Texte fourni »
--

Sarkozy a dès lors eu beau jeu de s’attaquer d’abord
aux 35 heures, au nom du pouvoir d’achat des salarié-e-s
(lequel a indiscutablement souffert de cette réforme, en plus de
la flexibilisation de l’utilisation de la force de travail par le
patronat qu’elle a permis) et de la compétitivité,
ensuite au «partage du travail», en se réclamant,
lui, du plein emploi et de la valorisation du travail.

Cadre et contenu de la globalisation…

Personne à gauche ne parle plus, depuis longtemps, de la pleine
utilisation de la force de travail, et donc, de la faculté de
faire qui existe en chacun-e, ni des conditions dans lesquelles le
chômage pourrait être vaincu, ce qui implique de cibler le
profit, et de mettre en relation la pénurie d’emplois ou
la destruction de ceux-ci avec le caractère de plus en plus
parasitaire du capital financier dans le cadre de la globalisation (ce
dernier exige désormais le taux exorbitant de 15 % de
rentabilité, au minimum). Tout cela suppose une alternative
à cette société, une alternative non pas au cadre
que constitue la globalisation, ce qui impliquerait un retour au
protectionnisme national caractéristique d’une
période, celle d’un capitalisme à dominante
industrielle qui ne reviendra pas, mais au contenu de la globalisation
actuelle.

La gauche a perdu cette idée-force que le travail qui
réside en chacun-e est la source de la richesse, et qu’il
constitue même en soi la richesse elle-même. Elle est ainsi
de plus en plus gagnée par l’idée que le capital,
l’argent, est la richesse et que le travail est un
«coût», ce qui va de pair avec son acceptation du
marché, présenté comme l’expression
même de la démocratie par les multiples décisions
qu’il implique, alors même qu’il s’agit
d’un rapport de classe, qui s’applique en premier lieu
à la force de travail, et selon lequel ce qui est abondant est
bon marché, ce qui est rare est cher; la gauche se soumet
à l’idée que, le capital finance le travail alors
que c’est le travail, exploité désormais au niveau
planétaire, qui finance et rentabilise une masse croissante de
capital, laquelle s’est autonomisée et circule au plan
mondial à la recherche des meilleures opportunités de
profit, tirant ainsi toutes les rentabilités vers le haut et
pressant les salaires et conditions de travail vers le bas.

Les contradictions de la notion de valorisation du travail

Il est tout de même stupéfiant qu’un candidat qui
s’apprête à remettre en question le Code du travail
et à faciliter les licenciements, à supprimer des emplois
dans le services publics, à attaquer les dépenses
publiques et la sécurité sociale au nom de la
réduction des coûts puisse se réclamer de la
«valorisation du travail».

--

Travail à faire »
1. Recopiez mot pour mot le passage du texte fourni qui va de « Sarkozy a dès » jusqu'à « valorisation du travail. » inclus.
2. Les affirmations suivantes sont-elles conformes au texte fourni ? Répondez par oui ou par non, et citez à l'identique les mots du texte qui permettent de trancher.
(a) Le capital financier exige au minimum 15 % de rentabilité.
(b) L'alternative proposée suppose un retour au protectionnisme national.
(c) La gauche continue de voir dans le travail la source de la richesse.

Données extraites »
--

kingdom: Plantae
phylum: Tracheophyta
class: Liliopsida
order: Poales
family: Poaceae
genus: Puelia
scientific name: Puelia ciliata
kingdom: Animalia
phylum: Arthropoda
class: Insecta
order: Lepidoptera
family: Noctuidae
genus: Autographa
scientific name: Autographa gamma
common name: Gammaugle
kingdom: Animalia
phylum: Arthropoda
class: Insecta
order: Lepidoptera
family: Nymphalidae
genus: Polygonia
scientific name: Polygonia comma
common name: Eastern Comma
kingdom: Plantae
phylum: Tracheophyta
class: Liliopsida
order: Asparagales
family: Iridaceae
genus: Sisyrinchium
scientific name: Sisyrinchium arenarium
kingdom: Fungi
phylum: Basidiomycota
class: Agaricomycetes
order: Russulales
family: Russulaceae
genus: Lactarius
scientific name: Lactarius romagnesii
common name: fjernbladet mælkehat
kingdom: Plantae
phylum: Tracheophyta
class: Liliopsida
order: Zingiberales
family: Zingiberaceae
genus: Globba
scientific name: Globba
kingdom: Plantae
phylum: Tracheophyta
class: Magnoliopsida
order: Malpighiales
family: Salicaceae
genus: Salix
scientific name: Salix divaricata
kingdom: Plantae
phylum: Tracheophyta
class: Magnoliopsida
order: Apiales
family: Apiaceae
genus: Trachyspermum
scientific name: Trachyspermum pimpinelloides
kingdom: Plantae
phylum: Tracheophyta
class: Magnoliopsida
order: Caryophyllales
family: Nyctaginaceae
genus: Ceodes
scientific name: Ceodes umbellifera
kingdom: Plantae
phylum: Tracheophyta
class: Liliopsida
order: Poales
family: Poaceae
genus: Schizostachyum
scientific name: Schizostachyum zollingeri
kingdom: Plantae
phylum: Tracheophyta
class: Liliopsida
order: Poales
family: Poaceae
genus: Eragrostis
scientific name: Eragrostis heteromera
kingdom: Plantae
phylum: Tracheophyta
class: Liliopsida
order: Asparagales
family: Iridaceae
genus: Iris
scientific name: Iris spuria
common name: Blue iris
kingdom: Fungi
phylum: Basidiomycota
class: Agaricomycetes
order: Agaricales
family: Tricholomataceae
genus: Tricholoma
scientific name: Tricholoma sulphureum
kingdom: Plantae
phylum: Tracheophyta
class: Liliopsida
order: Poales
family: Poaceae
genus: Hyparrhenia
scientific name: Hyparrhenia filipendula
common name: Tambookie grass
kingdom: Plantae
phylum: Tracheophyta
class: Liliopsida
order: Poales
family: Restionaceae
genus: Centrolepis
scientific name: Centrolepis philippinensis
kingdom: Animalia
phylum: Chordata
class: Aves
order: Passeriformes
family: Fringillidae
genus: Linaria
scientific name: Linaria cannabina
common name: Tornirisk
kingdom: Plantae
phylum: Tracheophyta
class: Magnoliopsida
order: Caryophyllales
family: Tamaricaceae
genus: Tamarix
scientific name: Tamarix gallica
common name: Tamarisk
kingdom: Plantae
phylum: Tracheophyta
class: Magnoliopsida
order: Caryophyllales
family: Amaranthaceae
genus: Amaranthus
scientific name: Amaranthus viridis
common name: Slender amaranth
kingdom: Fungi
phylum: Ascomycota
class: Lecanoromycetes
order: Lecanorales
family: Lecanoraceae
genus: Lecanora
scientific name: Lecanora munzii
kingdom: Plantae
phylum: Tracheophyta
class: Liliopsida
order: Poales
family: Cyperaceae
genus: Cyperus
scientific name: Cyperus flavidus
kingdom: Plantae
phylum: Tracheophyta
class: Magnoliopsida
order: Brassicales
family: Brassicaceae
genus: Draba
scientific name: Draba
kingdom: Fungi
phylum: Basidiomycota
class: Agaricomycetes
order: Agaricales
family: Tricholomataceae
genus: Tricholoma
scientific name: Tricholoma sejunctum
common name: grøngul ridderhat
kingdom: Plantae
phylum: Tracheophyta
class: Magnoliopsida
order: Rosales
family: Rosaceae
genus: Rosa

--

Corrigé des exercices »
1.
Sarkozy a dès lors eu beau jeu de s’attaquer d’abord
aux 35 heures, au nom du pouvoir d’achat des salarié-e-s
(lequel a indiscutablement souffert de cette réforme, en plus de
la flexibilisation de l’utilisation de la force de travail par le
patronat qu’elle a permis) et de la compétitivité,
ensuite au «partage du travail», en se réclamant,
lui, du plein emploi et de la valorisation du travail.

2.
(a) Oui : « ce dernier exige désormais le taux exorbitant de 15 % de rentabilité, au minimum ».
(b) Non : « une alternative non pas au cadre que constitue la globalisation, ce qui impliquerait un retour au protectionnisme national ».
(c) Non : « La gauche a perdu cette idée-force que le travail qui réside en chacun-e est la source de la richesse ».